Start of Passage shown
Wednesday, April 22, 2015
I was asked to bring a healthy dessert for a meeting. Is that an oxymoron?
My habit of over thinking things had me wondering. Isn't dessert the final course of a meal? Wouldn't healthy dessert be the quintessential fruit and nuts?
I knew this group wanted a treat, a goody and not a tray of fruit and nuts. I started thinking about my longstanding desire to include at least some nutritional value in the sweets I make--fruit pies, oatmeal cookies, rice pudding, parfaits. (This is not to be confused with celebrations. . .birthday cakes, Christmas cookies).
Personally, I am not a sweetie. Even as a child, I always preferred savory tastes. But I do love to cook and bake. And I love seeing people appreciating my efforts. These cupcakes made the group very happy and that made me happy.
Another way to steer sweets towards a healthier horizon is through portion control; thus the cupcakes rather than an entire cake.
Carrot Cupcakes with Pineapple and Golden Raisins
2 cups flour
1 1/2 cups sugar
2 tsp. baking powder
1 tsp. salt
1 tsp. cinnamon
1 (3 oz.) package cream cheese, room temperature
2 Tbsp. sugar
1 egg yolk
Pinch of salt
1/4 cup finely chopped pineapple
4 eggs, room temperature
3 cups finely shredded carrots (about 6 medium)
3/4 cup vegetable oil
1 tsp. vanilla
1/2 cup golden raisins
Line 24 muffin cups with paper cupcake liners. Preheat oven to 350 degrees.
In a large bowl stir together the flour, 1 1/2 cups sugar, baking powder, 1 tsp. salt, and the cinnamon. Set aside.
End of Passage shown
Start of Record excerpts
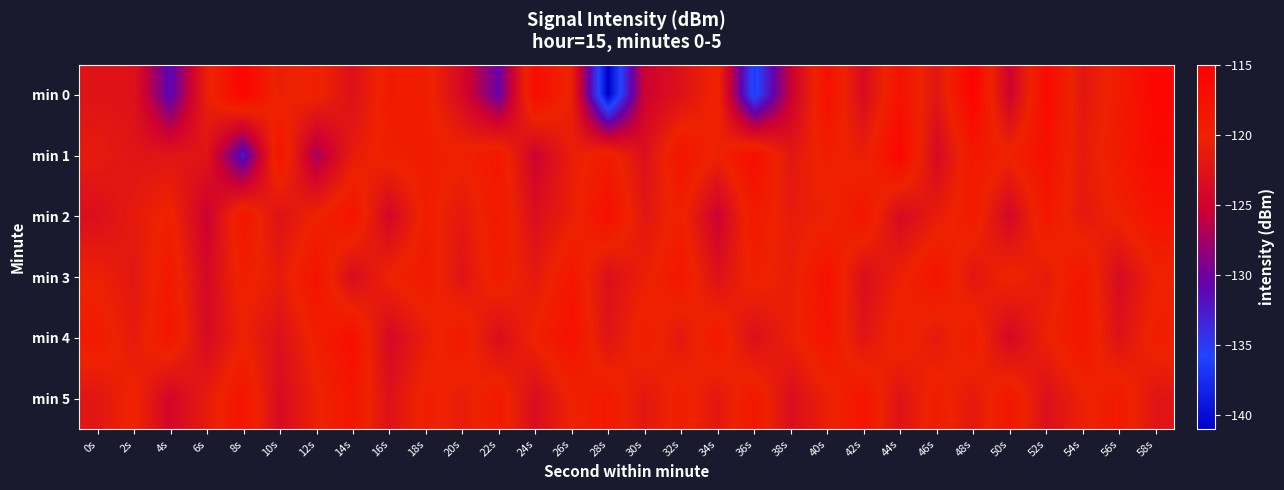

At 20s, list the series in order from smallest to largest.

min 0, min 3, min 2, min 5, min 1, min 4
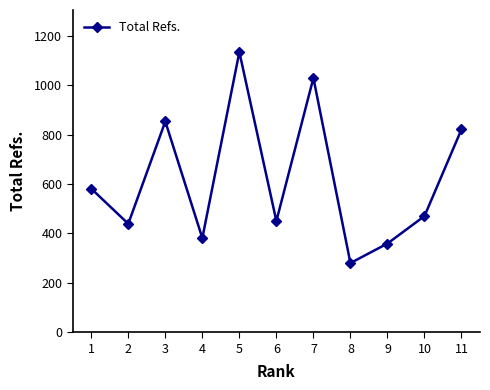

How many lines are shown in the chart?

1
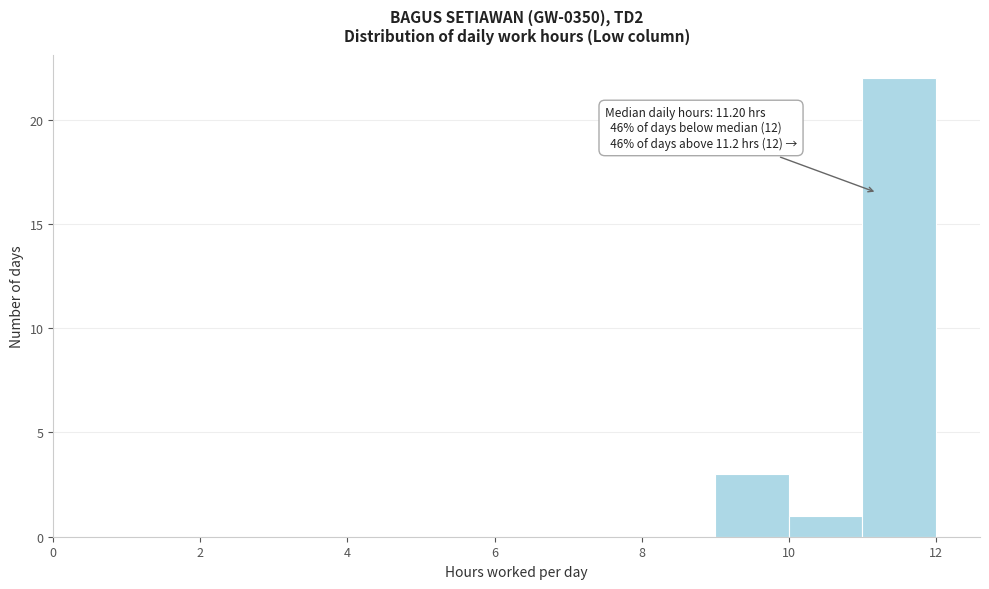

Over which range of the x-axis is the bar tallest?

11 to 12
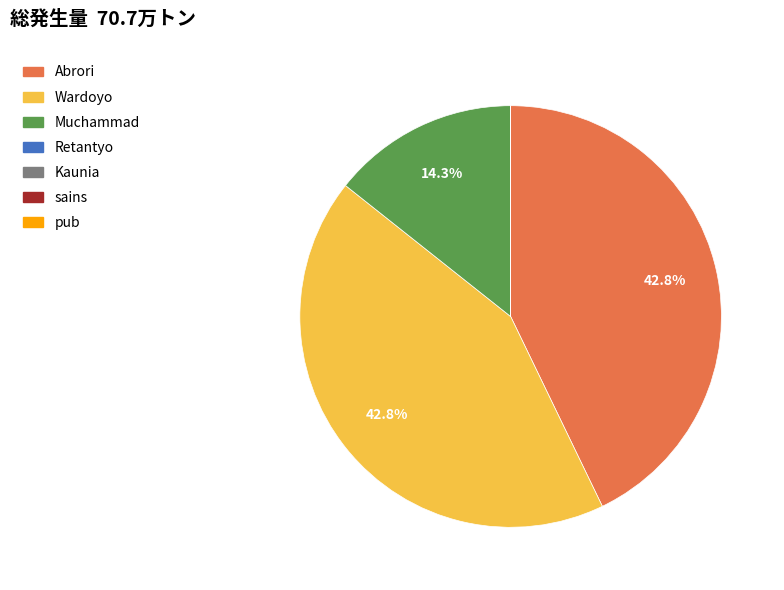

Does Abrori account for over 50% of the chart?

No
End of Record excerpts
> Task list
1) Copy the part of the carrot cupcake post between "My habit of" and "made me happy.", inclusive.
2) Does each statement agree with the carrot cupcake post? Answer yes or no for each, and quote the words that decide it. (a) The writer preferred savory tastes even as a child. (b) The recipe calls for 2 cups of finely shredded carrots. (c) The oven is preheated to 350 degrees.

> Responses to the exercise
1)
My habit of over thinking things had me wondering. Isn't dessert the final course of a meal? Wouldn't healthy dessert be the quintessential fruit and nuts?
I knew this group wanted a treat, a goody and not a tray of fruit and nuts. I started thinking about my longstanding desire to include at least some nutritional value in the sweets I make--fruit pies, oatmeal cookies, rice pudding, parfaits. (This is not to be confused with celebrations. . .birthday cakes, Christmas cookies).
Personally, I am not a sweetie. Even as a child, I always preferred savory tastes. But I do love to cook and bake. And I love seeing people appreciating my efforts. These cupcakes made the group very happy and that made me happy.

2)
(a) Yes: "Even as a child, I always preferred savory tastes."
(b) No: "3 cups finely shredded carrots (about 6 medium)"
(c) Yes: "Preheat oven to 350 degrees."